Coutts doesn’t know who paid Early: it may or may not have been Eisman. I hope it wasn’t: it would be an ethical blunder on Eisman’s part to be anything but fully transparent about his efforts to get the government to crack down on this sordid industry. On the other hand, she’s not being entirely transparent herself about where she got the information that Early was working for a hedge fund; in fact, she never says in the article who fed her that particular nugget. If I had to guess, I’d say that it was Harris Miller, and I’d also be very interested in finding out what his connections might be with Matzzie and Sloan.
As for the headline on Coutts’s piece, it’s clearly Coutts herself, rather than “investment funds,” who’s stirring controversy here. (Incidentally, it’s pretty hard to justify the plural in the headline: even if
Coutts Early was hired by an investment fund, it’s pretty safe to assume that there was only one fund involved.) Unless and until Coutts started phoning up the signatories to the letter and asking them how they felt about being duped by Evil Hedge Fund Short Sellers, there was no controversy here at all: in fact, it looks to me that the entire controversy, insofar as it exists, has been manufactured by Coutts and the anti-Eisman brigade. Certainly there’s no indication, anywhere in Coutts’s story, that the likes of Miller and Sloan look pretty desperate if the biggest gun they have to train on Eisman’s arguments is that a single researcher, who might not have anything to do with Eisman at all, made a stupid mistake regarding her personal disclosure. Especially since full disclosure would have made no real difference to anything.

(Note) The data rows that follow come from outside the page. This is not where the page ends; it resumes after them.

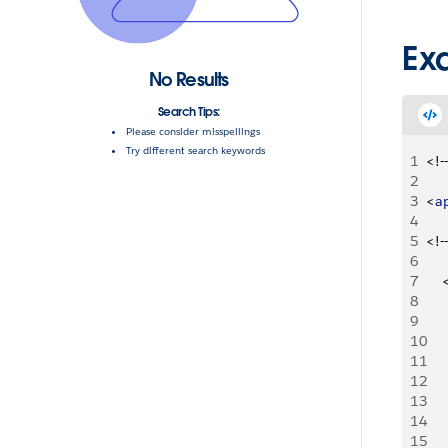
Ex
No Results
Search Tips:
Please consider misspellings
Try different search keywords
1
<
!--
2
3
<
a
4
5
<
!--
6
7
8
9
10
11
12
13
14
15
    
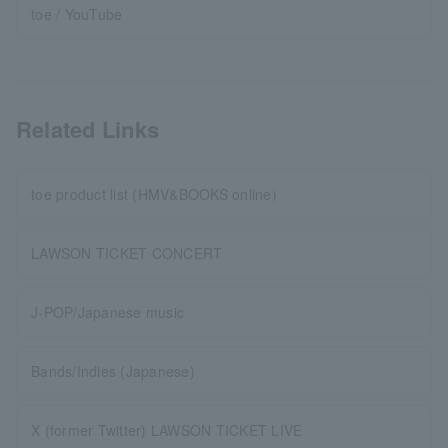
toe / YouTube
Related Links
toe product list (HMV&BOOKS online)
LAWSON TICKET CONCERT
J-POP/Japanese music
Bands/Indies (Japanese)
X (former Twitter) LAWSON TICKET LIVE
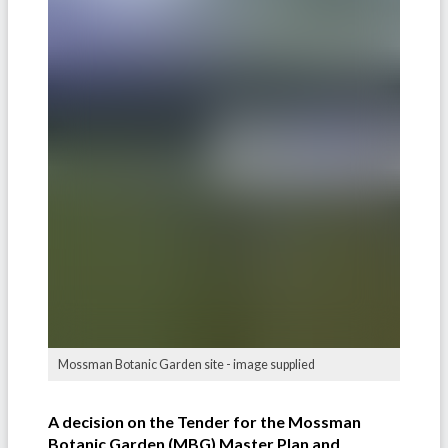
Mossman Botanic Garden site - image supplied
A decision on the Tender for the Mossman
Botanic Garden (MBG) Master Plan and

The lesson here, I think, is that short sellers have to be very, very careful to be whiter than white in anything they do or say: the companies they’re campaigning against will happily just start shouting “short sellers!” in an attempt to drown out rational argument — and those shouts, sadly, can be very effective. Happily, Tom Harkin, at least, seems to be quite good at ignoring them.
Update: ProPublica’s Dick Tofel leaves a comment, saying that “ProPublica found out who wrote the letter by asking some of the people who signed it”. Which makes the whole thing seem even less scandalous.